A Polícia Civil investiga se o pai ensinou o adolescente a atirar – o que o policial nega – e se o atirador tinha acesso livremente às armas. Mas além desses pontos, a dinâmica do atentado chamou a atenção para uma discussão mais aprofundada sobre a política pública implantada pelo governo federal que permitiu uma maior circulação de armas de fogo entre os civis.
A facilidade em adquirir uma arma de fogo e a falta de uma fiscalização à altura tem feito com que muitas armas compradas legalmente, principalmente por CACs (colecionadores, atiradores e caçadores), sejam usadas para cometer crimes. Muitas dessas armas são extraviadas e vão parar na mão do crime organizado, por exemplo.
O ex-governador do Maranhão Flávio Dino, que faz parte da equipe de transição do presidente eleito, disse que Lula deve fazer um “revogaço” nos decretos de Bolsonaro sobre armas e munições. Quem apoia, deve levar para o debate o episódio de Aracruz, que recebeu atenção de Lula numa manifestação de solidariedade ao Estado.

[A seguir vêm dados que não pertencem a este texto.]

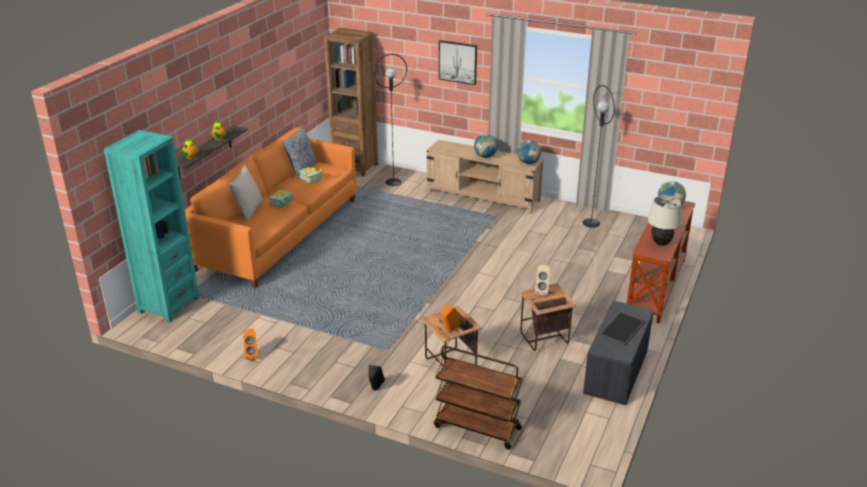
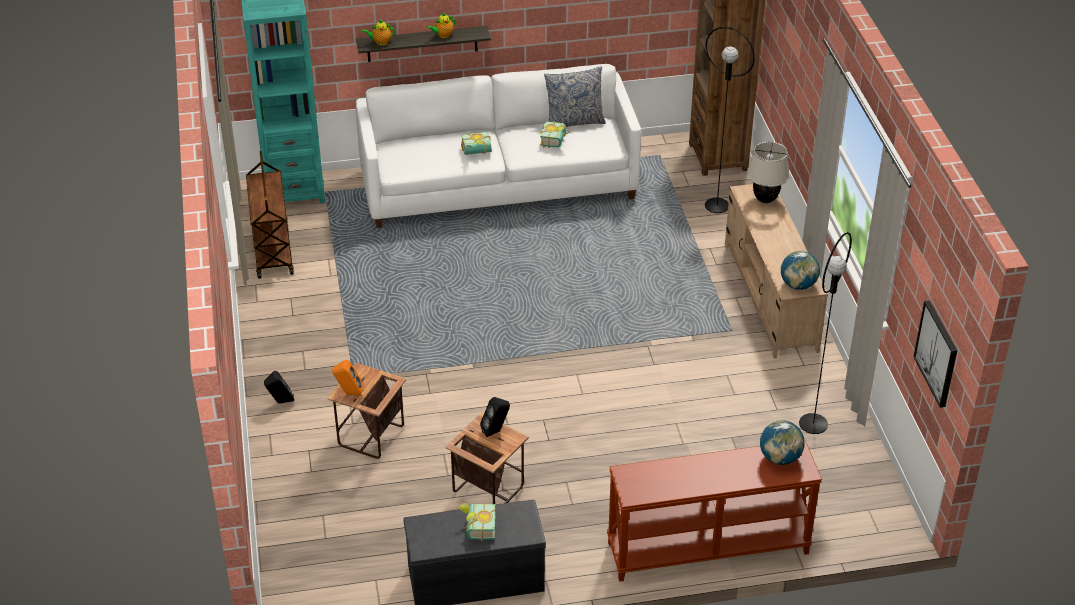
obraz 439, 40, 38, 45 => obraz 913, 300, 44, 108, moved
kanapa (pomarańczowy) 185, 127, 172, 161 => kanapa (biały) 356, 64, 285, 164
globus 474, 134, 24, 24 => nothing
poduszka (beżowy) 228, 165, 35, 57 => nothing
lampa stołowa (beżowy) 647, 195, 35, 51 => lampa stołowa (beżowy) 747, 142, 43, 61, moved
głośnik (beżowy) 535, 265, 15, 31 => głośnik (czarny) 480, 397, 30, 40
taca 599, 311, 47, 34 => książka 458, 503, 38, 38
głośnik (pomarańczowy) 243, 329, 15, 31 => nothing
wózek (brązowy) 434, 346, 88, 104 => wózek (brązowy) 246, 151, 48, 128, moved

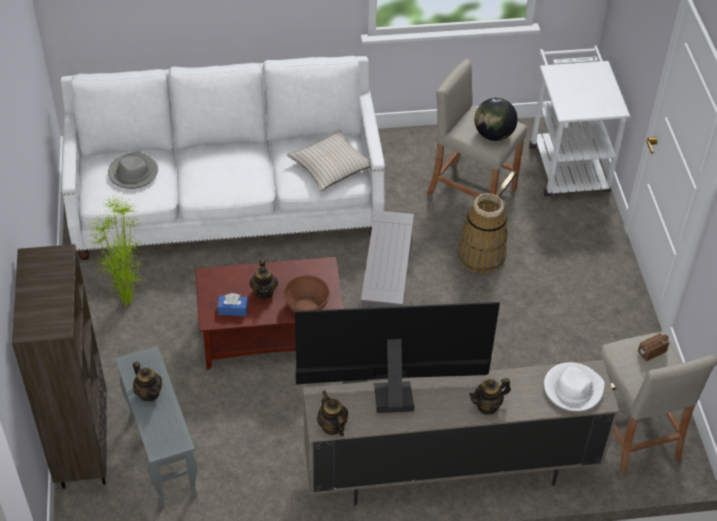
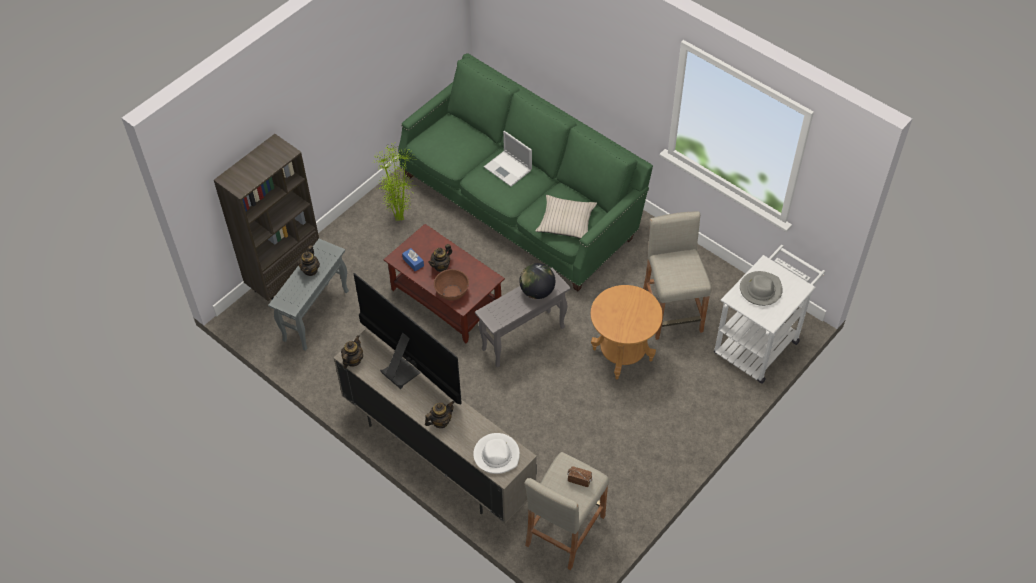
kanapa (biały) 60, 56, 325, 204 => kanapa (zielony) 398, 53, 255, 238
globus 475, 98, 43, 43 => globus 519, 263, 36, 36, moved
kapelusz (szary) 108, 151, 50, 38 => kapelusz (szary) 740, 271, 43, 35, moved
koszyk 458, 193, 50, 81 => stolik (brązowy) 591, 285, 72, 94
imbryk 469, 378, 42, 37 => imbryk 425, 401, 30, 27, 120 degrees clockwise
nothing => laptop 484, 131, 48, 55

Casagrande já disse também, em outras ocasiões, que mais armas em circulação correspondem a mais violência e mais crimes. O governador tem batido na tecla de se construir uma cultura de paz e de não violência e isso tem levantado outro ponto de debate.
5 – Os discursos de ódio
Não há como dissociar discursos de ódio de atos de violência. Ainda que quem discurse não pratique a violência em si, a mensagem acaba sendo um combustível para que outros a cometam.
Por isso o episódio de Aracruz também trouxe à tona o debate sobre o motivo de duas escolas serem alvos dos ataques e o quanto que discursos de ódio, que miram unidades e profissionais da Educação, têm responsabilidade nisso.
Principalmente de 2018 pra cá, os ataques a professores ganharam força e passaram a ser endossados por agentes públicos e parlamentares. Muitos usam o Parlamento para expor e incitar seguidores mais radicais contra os profissionais, acusando-os de doutrinação ideológica e política e de sexualizar crianças.
A capital já foi cenário diversas vezes de tais ataques. Só para citar um exemplo, a professora de inglês Rafaella Machado foi atacada em seu local de trabalho – uma escola estadual em Jardim Camburi – por um vereador de Vitória que prometeu “acuá-la” após ela passar uma atividade em sala de aula para adolescentes com tema LGBTQIA+, em junho do ano passado. A Justiça o condenou a não citá-la em redes sociais, uma vez que ela recebeu ameaças após as falas do vereador, e ainda a pagar uma indenização por danos morais à profissional.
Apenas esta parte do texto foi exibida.